A Biblioteca Municipal Laureano Santos acolheu, na tarde deste sábado, 9 de maio, a inauguração da exposição “Memória e Identidade – O Complexo Mineiro do Espadanal”. A iniciativa, que apresenta publicamente o espólio de José Guilherme de Sousa Espírito Santo (1925-1989), doado pela própria família do engenheiro de minas, centra-se na preservação e legado industrial de Rio Maior.
“Este tipo de gestos são provas vivas daquilo que aconteceu e é espólio que fica e que servirá não só para preservar a nossa identidade, mas também para mostrar às comunidades mais jovens aquilo que foi a cidade e dinâmica que se gerou em torna da mina”, sublinhou Miguel Santos, vereador da Câmara Municipal de Rio Maior.

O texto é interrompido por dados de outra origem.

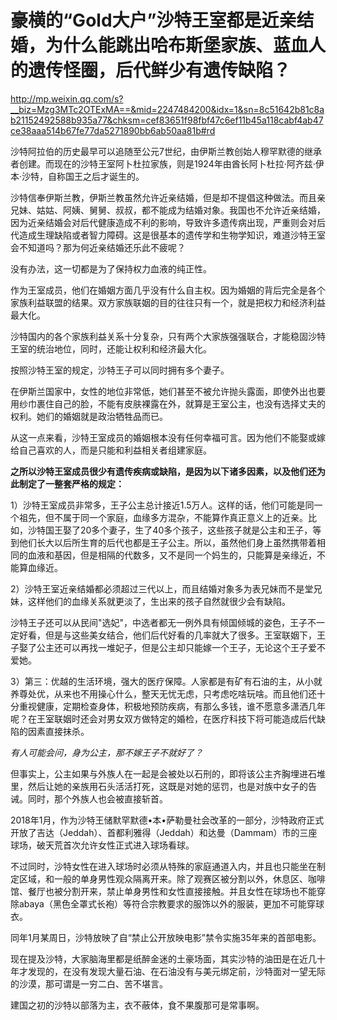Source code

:* 豪横的“Gold大户”沙特王室都是近亲结婚，为什么能跳出哈布斯堡家族、蓝血人的遗传怪圈，后代鲜少有遗传缺陷？

http://mp.weixin.qq.com/s?__biz=Mzg3MTc2OTExMA==&mid=2247484200&idx=1&sn=8c51642b81c8ab21152492588b935a77&chksm=cef83651f98fbf47c6ef11b45a118cabf4ab47ce38aaa514b67fe77da5271890bb6ab50aa81b#rd



沙特阿拉伯的历史最早可以追随至公元7世纪，由伊斯兰教创始人穆罕默德的继承者创建。而现在的沙特王室阿卜杜拉家族，则是1924年由酋长阿卜杜拉·阿齐兹·伊本·沙特，自称国王之后才诞生的。

沙特信奉伊斯兰教，伊斯兰教虽然允许近亲结婚，但是却不提倡这种做法。而且亲兄妹、姑姑、阿姨、舅舅、叔叔，都不能成为结婚对象。我国也不允许近亲结婚，因为近亲结婚会对后代健康造成不利的影响，导致许多遗传病出现，严重则会对后代造成生理缺陷或者智力障碍。这是很基本的遗传学和生物学知识，难道沙特王室会不知道吗？那为何近亲结婚还乐此不疲呢？

没有办法，这一切都是为了保持权力血液的纯正性。

[[./img/87-0.jpeg]]

作为王室成员，他们在婚姻方面几乎没有什么自主权。因为婚姻的背后完全是各个家族利益联盟的结果。双方家族联姻的目的往往只有一个，就是把权力和经济利益最大化。

[[./img/87-1.jpeg]]

沙特国内的各个家族利益关系十分复杂，只有两个大家族强强联合，才能稳固沙特王室的统治地位，同时，还能让权利和经济最大化。

按照沙特王室的规定，沙特王子可以同时拥有多个妻子。

在伊斯兰国家中，女性的地位非常低，她们甚至不被允许抛头露面，即使外出也要用纱巾裹住自己的脸，不能有皮肤裸露在外，就算是王室公主，也没有选择丈夫的权利。她们的婚姻就是政治牺牲品而已。

[[./img/87-2.jpeg]]

从这一点来看，沙特王室成员的婚姻根本没有任何幸福可言。因为他们不能娶或嫁给自己喜欢的人，而是只能和利益相关者组建家庭。

[[./img/87-3.jpeg]]

*之所以沙特王室成员很少有遗传疾病或缺陷，是因为以下诸多因素，以及他们还为此制定了一整套严格的规定：*

1）沙特王室成员非常多，王子公主总计接近1.5万人。这样的话，他们可能是同一个祖先，但不属于同一个家庭，血缘多方混杂，不能算作真正意义上的近亲。比如，沙特国王娶了20多个妻子，生了40多个孩子，这些孩子就是公主和王子，等到他们长大以后所生育的后代也都是王子公主。所以，虽然他们身上虽然携带着相同的血液和基因，但是相隔的代数多，又不是同一个妈生的，只能算是亲缘近，不能算血缘近。

[[./img/87-4.jpeg]]

2）沙特王室近亲结婚都必须超过三代以上，而且结婚对象多为表兄妹而不是堂兄妹，这样他们的血缘关系就更淡了，生出来的孩子自然就很少会有缺陷。

[[./img/87-5.jpeg]]

沙特王子还可以从民间"选妃"，中选者都无一例外具有倾国倾城的姿色，王子不一定好看，但是与这些美女结合，他们后代好看的几率就大了很多。王室联姻下，王子娶了公主还可以再找一堆妃子，但是公主却只能嫁一个王子，无论这个王子爱不爱她。

[[./img/87-6.jpeg]]

3）第三：优越的生活环境，强大的医疗保障。人家都是有矿有石油的主，从小就养尊处优，从来也不用操心什么，整天无忧无虑，只考虑吃啥玩啥。而且他们还十分重视健康，定期检查身体，积极地预防疾病，有那么多钱，谁不愿意多潇洒几年呢？在王室联姻时还会对男女双方做特定的婚检，在医疗科技下将可能造成后代缺陷的因素直接抹杀。

/有人可能会问，身为公主，那不嫁王子不就好了？/

但事实上，公主如果与外族人在一起是会被处以石刑的，即将该公主齐胸埋进石堆里，然后让她的亲族用石头活活打死，这既是对她的惩罚，也是对族中女子的告诫。同时，那个外族人也会被直接斩首。

2018年1月，作为沙特王储默罕默德•本•萨勒曼社会改革的一部分，沙特政府正式开放了吉达（Jeddah）、首都利雅得（Jeddah）和达曼（Dammam）市的三座球场，破天荒首次允许女性正式进入球场看球。

[[./img/87-7.jpeg]]

不过同时，沙特女性在进入球场时必须从特殊的家庭通道入内，并且也只能坐在制定区域，和一般的单身男性观众隔离开来。除了观赛区被分割以外，休息区、咖啡馆、餐厅也被分割开来，禁止单身男性和女性直接接触。并且女性在球场也不能穿除abaya（黑色全罩式长袍）等符合宗教要求的服饰以外的服装，更加不可能穿球衣。

[[./img/87-8.jpeg]]

同年1月某周日，沙特放映了自“禁止公开放映电影”禁令实施35年来的首部电影。

[[./img/87-9.jpeg]]

[[./img/87-10.jpeg]]

[[./img/87-11.jpeg]]

[[./img/87-12.jpeg]]

[[./img/87-13.jpeg]]

现在提及沙特，大家脑海里都是纸醉金迷的土豪场面，其实沙特的油田是在近几十年才发现的，在没有发现大量石油、在石油没有与美元绑定前，沙特面对一望无际的沙漠，那可谓是一穷二白、苦不堪言。

建国之初的沙特以部落为主，衣不蔽体，食不果腹那可是常事啊。


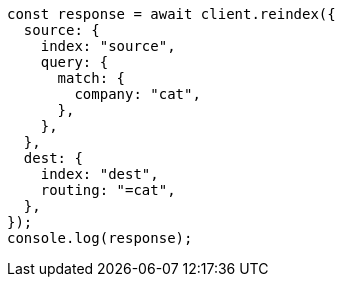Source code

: // This file is autogenerated, DO NOT EDIT
// Use `node scripts/generate-docs-examples.js` to generate the docs examples

[source, js]
----
const response = await client.reindex({
  source: {
    index: "source",
    query: {
      match: {
        company: "cat",
      },
    },
  },
  dest: {
    index: "dest",
    routing: "=cat",
  },
});
console.log(response);
----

O evento inaugural ficou marcado pela palestra de José Manuel Brandão, doutorado em História e Filosofia da Ciência, que analisou a formação geológica e as técnicas de extração dos briquetes, aos longo das décadas no país e no concelho de Rio Maior.
Durante a apresentação, o especialista destacou também a importância dos arquivos de família como “testemunhos imperdíveis e fundamentais para se compreender a história local”.
Ao longo da mostra, os visitantes podem observar um conjunto diversificado de documentos, fotografias e objetos que ilustram as diferentes fases do complexo, desde a extração e o transporte até ao processamento na antiga fábrica de briquetes.
O percurso expositivo detalha não apenas as infraestruturas técnicas, mas também o quotidiano e os testemunhos dos operários mineiros do Espadanal.
Descoberto em 1850, o jazigo de lignites de Rio Maior foi explorado com maior intensidade durante o período das duas grandes Guerras Mundiais. A difusão dos combustíveis líquidos e liquefeitos ditaria o fim do uso do carvão e, como tal, o encerramento da mina e da fábrica de briquetes em 1969.
A exposição “Memória e Identidade – O Complexo Mineiro do Espadanal” estará disponível para visita até ao próximo dia 30 de maio.